As I’ve written, new data in fact suggests that rising abortion restrictions will disproportionately impact people experiencing intimate partner violence—who are already more likely to be people of color, LGBTQ people, and disabled people compared to the general population.
A study published in February in the Journal of the American College of Surgeons found that, under Roe, pregnant and postpartum people in states with abortion restrictions had a 75 percent higher rate of homicide than those in states that protected abortion access; pregnant and postpartum people were also at higher risk for homicide due to intimate partner violence compared to homicide victims who weren’t pregnant.

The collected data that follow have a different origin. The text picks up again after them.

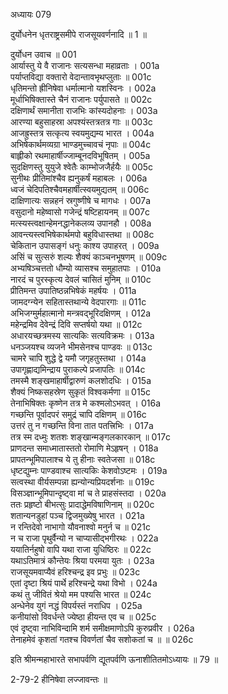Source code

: अध्यायः 079

दुर्योधनेन धृतराष्ट्रसमीपे राजसूयवर्णनादि ॥ 1 ॥

दुर्योधन उवाच ॥	001  
आर्यास्तु ये वै राजानः सत्यसन्धा महाव्रताः ।	001a  
पर्याप्तविद्या वक्तारो वेदान्तावभृथप्लुताः ॥	001c  
धृतिमन्तो ह्रीनिषेवा धर्मात्मानो यशस्विनः ।	002a  
मूर्धाभिषिक्तास्ते चैनं राजानः पर्युपासते ॥	002c  
दक्षिणार्थं समानीता राजभिः कांस्यदोहनाः ।	003a  
आरण्या बहुसाहस्रा अपश्यंस्तत्रतत्र गाः ॥	003c  
आजह्रुस्तत्र सत्कृत्य स्वयमुद्यम्य भारत ।	004a  
अभिषेकार्थमव्यग्रा भाण्डमुच्चावचं नृपाः ॥	004c  
बाह्लीको रथमाहार्षीज्जाम्बूनदविभूषितम् ।	005a  
सुदक्षिणस्तु युयुजे श्वेतैः काम्भोजजैर्हयैः ॥	005c  
सुनीथः प्रीतिमांश्चैव ह्यनुकर्षं महाबलः ।	006a  
ध्वजं चेदिपतिश्चैवमहार्षीत्स्वयमुद्यतम् ॥	006c  
दाक्षिणात्यः सन्नहनं स्रगुष्णीषे च मागधः ।	007a  
वसुदानो महेष्वासो गजेन्द्रं षष्टिहायनम् ॥	007c  
मत्स्यस्त्वक्षान्हेमनद्धानेकलव्य उपानहौ ।	008a  
आवन्त्यस्त्वभिषेकार्थमपो बहुविधास्तथा ॥	008c  
चेकितान उपासङ्गं धनुः काश्य उपाहरत् ।	009a  
असिं च सुत्सरुं शल्यः शैक्यं काञ्चनभूषणम् ॥	009c  
अभ्यषिञ्चत्ततो धौम्यो व्यासश्च समुहातपाः ।	010a  
नारदं च पुरस्कृत्य देवलं चासितं मुनिम् ॥	010c  
प्रीतिमन्त उपातिष्ठन्नभिषेकं महर्षयः ।	011a  
जामदग्न्येन सहितास्तथान्ये वेदपारगाः ॥	011c  
अभिजग्मुर्महात्मानो मन्त्रवद्भूरिदक्षिणम् ।	012a  
महेन्द्रमिव देवेन्द्रं दिवि सप्तर्षयो यथा ॥	012c  
अधारयच्छत्रमस्य सात्यकिः सत्यविक्रमः ।	013a  
धनञ्जयश्च व्यजने भीमसेनश्च पाण्डवः ॥	013c  
चामरे चापि शुद्धे द्वे यमौ जगृहतुस्तथा ।	014a  
उपागृह्णाद्यमिन्द्राय पुराकल्पे प्रजापतिः ॥	014c  
तमस्मै शङ्खमाहार्षीद्वारुणं कलशोदधिः ।	015a  
शैक्यं निष्कसहस्रेण सुकृतं विश्वकर्मणा ॥	015c  
तेनाभिषिक्तः कृष्णेन तत्र मे कश्मलोऽभवत् ।	016a  
गच्छन्ति पूर्वादपरं समुद्रं चापि दक्षिणम् ॥	016c  
उत्तरं तु न गच्छन्ति विना तात पतत्त्रिभिः ।	017a  
तत्र स्म दध्मुः शतशः शङ्खान्मङ्गलकारकान् ॥	017c  
प्राणदन्त समाध्मातास्ततो रोमाणि मेऽहृषन् ।	018a  
प्रापतन्भूमिपालाश्च ये तु हीनाः स्वतेजसा ॥	018c  
धृष्टद्युम्नः पाण्डवाश्च सात्यकिः केशवोऽष्टमः ।	019a  
सत्वस्था वीर्यसम्पन्ना ह्यन्योन्यप्रियदर्शनाः ॥	019c  
विसञ्ज्ञान्भूमिपान्दृष्ट्वा मां च ते प्राहसंस्तदा ।	020a  
ततः प्रहृष्टो बीभत्सुः प्रादाद्धेमविषाणिनाम् ॥	020c  
शतान्यनडुहां पञ्च द्विजमुख्येषु भारत ।	021a  
न रन्तिदेवो नाभागो यौवनाश्वो मनुर्न च ॥	021c  
न च राजा पृथुर्वैन्यो न चाप्यासीद्भगीरथः ।	022a  
ययातिर्नहुषो वापि यथा राजा युधिष्ठिरः ॥	022c  
यथाऽतिमात्रं कौन्तेयः श्रिया परमया युतः ।	023a  
राजसूयमवाप्यैवं हरिश्चन्द्र इव प्रभुः ॥	023c  
एतां दृष्टा श्रियं पार्थे हरिश्चन्द्रे यथा विभो ।	024a  
कथं तु जीवितं श्रेयो मम पश्यसि भारत ॥	024c  
अन्धेनेव युगं नद्धं विपर्यस्तं नराधिप ।	025a  
कनीयांसो विवर्धन्ते ज्येष्ठा हीयन्त एव च ॥	025c  
एवं दृष्ट्वा नाभिविन्दामि शर्म समीक्षमाणोऽपि कुरुप्रवीर ।	026a  
तेनाहमेवं कृशतां गतश्च विवर्णतां चैव सशोकतां च ॥ ॥	026c  

इति श्रीमन्महाभारते सभापर्वणि द्यूतपर्वणि ऊनाशीतितमोऽध्यायः ॥ 79 ॥

2-79-2 हीनिषेवा लज्जावन्तः ॥
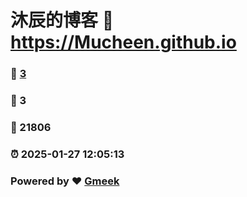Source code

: # 沐辰的博客 :link: https://Mucheen.github.io 
### :page_facing_up: [3](https://Mucheen.github.io/tag.html) 
### :speech_balloon: 3 
### :hibiscus: 21806 
### :alarm_clock: 2025-01-27 12:05:13 
### Powered by :heart: [Gmeek](https://github.com/Meekdai/Gmeek)
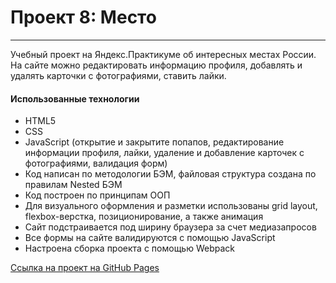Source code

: # Проект 8: Место
---
Учебный проект на Яндекс.Практикуме об интересных местах России. На сайте можно редактировать информацию профиля, добавлять и удалять карточки с фотографиями, ставить лайки.
#### Использованные технологии
* HTML5
* CSS
* JavaScript (открытие и закрытите попапов, редактирование информации профиля, лайки, удаление и добавление карточек с фотографиями, валидация форм)
* Код написан по методологии БЭМ, файловая структура создана по правилам Nested БЭМ
* Код построен по принципам ООП
* Для визуального оформления и разметки использованы grid layout, flexbox-верстка, позиционирование, а также анимация
* Сайт подстраивается под ширину браузера за счет медиазапросов
* Все формы на сайте валидируются с помощью JavaScript
* Настроена сборка проекта с помощью Webpack

[Ссылка на проект на GitHub Pages](https://yanakozhevnikova.github.io/mesto/)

And a study published in JAMA Internal Medicine in January estimated that there were more than 64,500 pregnancies as a result of rape in 14 states with abortion bans after the Dobbs decision, with the majority—nearly 59,000—occurring in nine states with abortion bans that lack exceptions for rape or incest.
Research that shows the significance of abortion access for survivors of intimate partner violence isn’t new. A 2014 study co-authored by Foster found that women who were unable to get wanted abortions were more likely to experience “sustained physical violence” and “sustained contact” with an abuser over time, while those who were able to obtain abortions experienced less physical violence and ended their relationships with their abusive partners sooner than those who gave birth.
As Tobin-Tyler told me: “Protecting people that are experiencing domestic violence is intimately tied to their reproductive autonomy.” Whether the justices are prepared to recognize the facts that support that remains to be seen.